What you have to do: Identify every line in the records below that contains the word "coordinate", and reproduce each one.

Excerpted data:
---
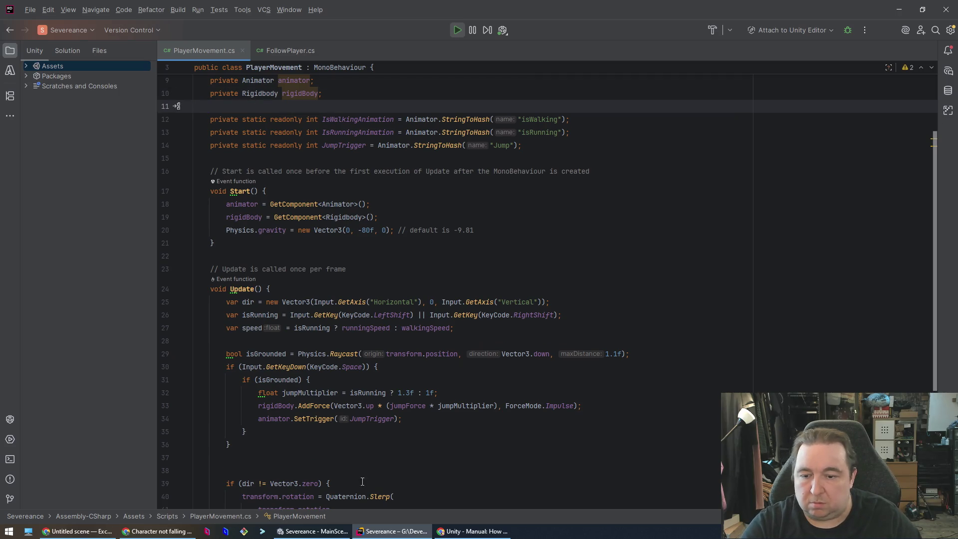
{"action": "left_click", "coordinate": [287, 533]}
---
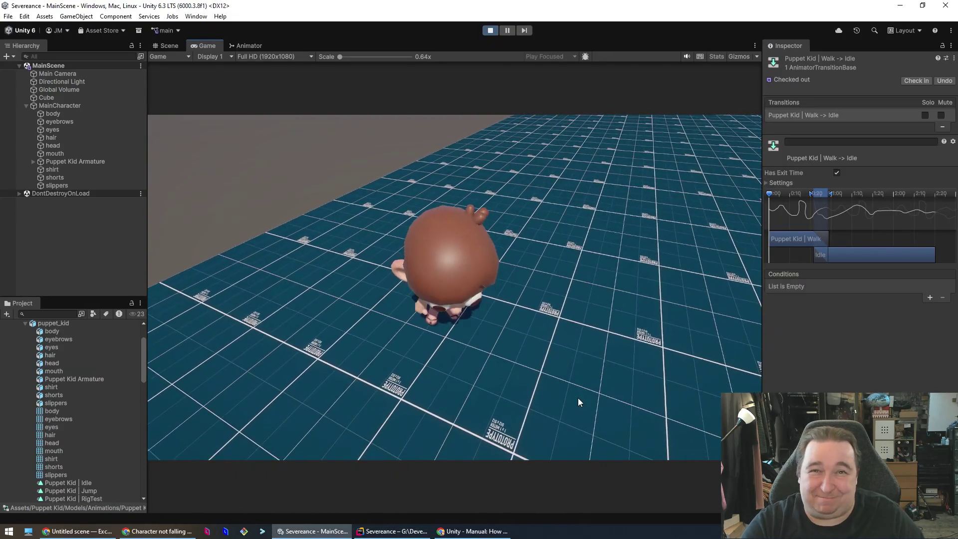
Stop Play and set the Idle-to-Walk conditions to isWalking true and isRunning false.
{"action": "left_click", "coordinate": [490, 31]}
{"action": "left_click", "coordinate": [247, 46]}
---
Expected answer:
{"action": "left_click", "coordinate": [287, 533]}
{"action": "left_click", "coordinate": [490, 31]}
{"action": "left_click", "coordinate": [247, 46]}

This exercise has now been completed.